### EXCERPT PROVIDED
Sex for Sale
By Shiho Fukada
During my recent visit to a brothel in Bangladesh, I met Toma who was 14 years old. She was told she was the most beautiful girl in her village, thus her family was afraid that she was going to be gang raped by village boys. Her sister, who took Toma to the brothel about a year ago, told me, “All the boys in the village wanted her for free. Instead of giving her out for free, we decided to take her to the brothel so that she can make money.” As I was talking with Toma, a few men were waiting for me to finish the conversation, so that they could spend time with her. One of the young girls, who called herself Beauty, said she was 18 but she looked like 12 or 13. She has not even developed breast yet. It was around noon but Beauty stood in the corner, looking for customers, though she said she already took two customers that day.
In Bangladesh, as one of the most impoverished Muslim countries, girls and women are often trafficked, sold, and married off at very early ages. The majority of the 20,000 to 30,000 female sex workers in Bangladesh are almost always victims of this systematic exploitation. They usually come from poor families, lured with a false job offers or education. Others are kidnapped or sold by friends or family members for profit.
Unfortunately, once they enter the brothel (usually before the age of twelve) they are generally in for life. They believe that their families will suffer severe social consequences including the loss of self-respect and social dignity if it becomes known they are prostitutes.
I got to meet sex workers from age 12 to 80, the typical entry and exit points of sex workers in Bangladesh. All the women who were willing to share their stories with me have compelled me with their resilience despite the past full of violence and hardship.

### ACTIVITY
Please reproduce the article on sex workers in Bangladesh word for word, from its title and byline through its final sentence.

### SUPPLIED INFORMATION
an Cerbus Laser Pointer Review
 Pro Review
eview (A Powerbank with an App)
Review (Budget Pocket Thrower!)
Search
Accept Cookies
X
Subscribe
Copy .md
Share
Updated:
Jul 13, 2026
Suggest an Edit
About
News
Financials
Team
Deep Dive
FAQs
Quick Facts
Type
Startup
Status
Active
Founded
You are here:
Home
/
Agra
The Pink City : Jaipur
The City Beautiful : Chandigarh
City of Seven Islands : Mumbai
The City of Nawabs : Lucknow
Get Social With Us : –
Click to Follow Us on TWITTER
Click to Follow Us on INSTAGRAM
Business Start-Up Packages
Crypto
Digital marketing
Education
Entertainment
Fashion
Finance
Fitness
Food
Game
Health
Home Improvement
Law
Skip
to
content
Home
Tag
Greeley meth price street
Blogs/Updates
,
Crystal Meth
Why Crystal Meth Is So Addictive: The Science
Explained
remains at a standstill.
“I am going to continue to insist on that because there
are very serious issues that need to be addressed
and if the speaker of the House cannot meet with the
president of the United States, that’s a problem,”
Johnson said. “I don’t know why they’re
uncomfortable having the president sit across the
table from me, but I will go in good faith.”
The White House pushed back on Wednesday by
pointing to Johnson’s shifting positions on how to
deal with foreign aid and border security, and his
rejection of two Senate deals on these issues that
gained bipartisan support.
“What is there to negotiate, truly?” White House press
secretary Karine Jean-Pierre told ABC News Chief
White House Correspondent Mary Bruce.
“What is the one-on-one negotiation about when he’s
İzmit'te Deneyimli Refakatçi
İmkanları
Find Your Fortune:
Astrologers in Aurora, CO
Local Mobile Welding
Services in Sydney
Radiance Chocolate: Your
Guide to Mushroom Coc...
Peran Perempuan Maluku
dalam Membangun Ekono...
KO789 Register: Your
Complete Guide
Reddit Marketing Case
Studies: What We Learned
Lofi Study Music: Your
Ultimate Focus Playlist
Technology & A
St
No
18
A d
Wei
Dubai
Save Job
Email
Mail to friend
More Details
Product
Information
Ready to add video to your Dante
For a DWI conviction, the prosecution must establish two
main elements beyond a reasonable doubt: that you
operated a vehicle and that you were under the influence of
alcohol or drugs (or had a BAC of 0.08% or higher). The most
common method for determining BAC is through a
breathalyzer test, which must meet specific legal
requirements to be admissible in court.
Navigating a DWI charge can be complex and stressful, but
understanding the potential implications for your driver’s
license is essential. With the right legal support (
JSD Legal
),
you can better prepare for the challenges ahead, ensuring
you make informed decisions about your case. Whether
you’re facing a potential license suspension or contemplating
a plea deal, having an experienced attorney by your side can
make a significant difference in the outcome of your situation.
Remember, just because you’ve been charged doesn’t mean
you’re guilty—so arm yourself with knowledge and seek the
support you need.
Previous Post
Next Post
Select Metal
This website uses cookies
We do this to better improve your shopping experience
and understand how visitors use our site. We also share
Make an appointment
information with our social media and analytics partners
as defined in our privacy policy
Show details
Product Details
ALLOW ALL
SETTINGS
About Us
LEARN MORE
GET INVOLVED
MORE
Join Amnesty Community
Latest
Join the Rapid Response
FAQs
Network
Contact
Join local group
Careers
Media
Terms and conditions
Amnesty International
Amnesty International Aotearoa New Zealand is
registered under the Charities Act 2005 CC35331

### TASK RESPONSE
Sex for Sale
By Shiho Fukada
During my recent visit to a brothel in Bangladesh, I met Toma who was 14 years old. She was told she was the most beautiful girl in her village, thus her family was afraid that she was going to be gang raped by village boys. Her sister, who took Toma to the brothel about a year ago, told me, “All the boys in the village wanted her for free. Instead of giving her out for free, we decided to take her to the brothel so that she can make money.” As I was talking with Toma, a few men were waiting for me to finish the conversation, so that they could spend time with her. One of the young girls, who called herself Beauty, said she was 18 but she looked like 12 or 13. She has not even developed breast yet. It was around noon but Beauty stood in the corner, looking for customers, though she said she already took two customers that day.
In Bangladesh, as one of the most impoverished Muslim countries, girls and women are often trafficked, sold, and married off at very early ages. The majority of the 20,000 to 30,000 female sex workers in Bangladesh are almost always victims of this systematic exploitation. They usually come from poor families, lured with a false job offers or education. Others are kidnapped or sold by friends or family members for profit.
Unfortunately, once they enter the brothel (usually before the age of twelve) they are generally in for life. They believe that their families will suffer severe social consequences including the loss of self-respect and social dignity if it becomes known they are prostitutes.
I got to meet sex workers from age 12 to 80, the typical entry and exit points of sex workers in Bangladesh. All the women who were willing to share their stories with me have compelled me with their resilience despite the past full of violence and hardship.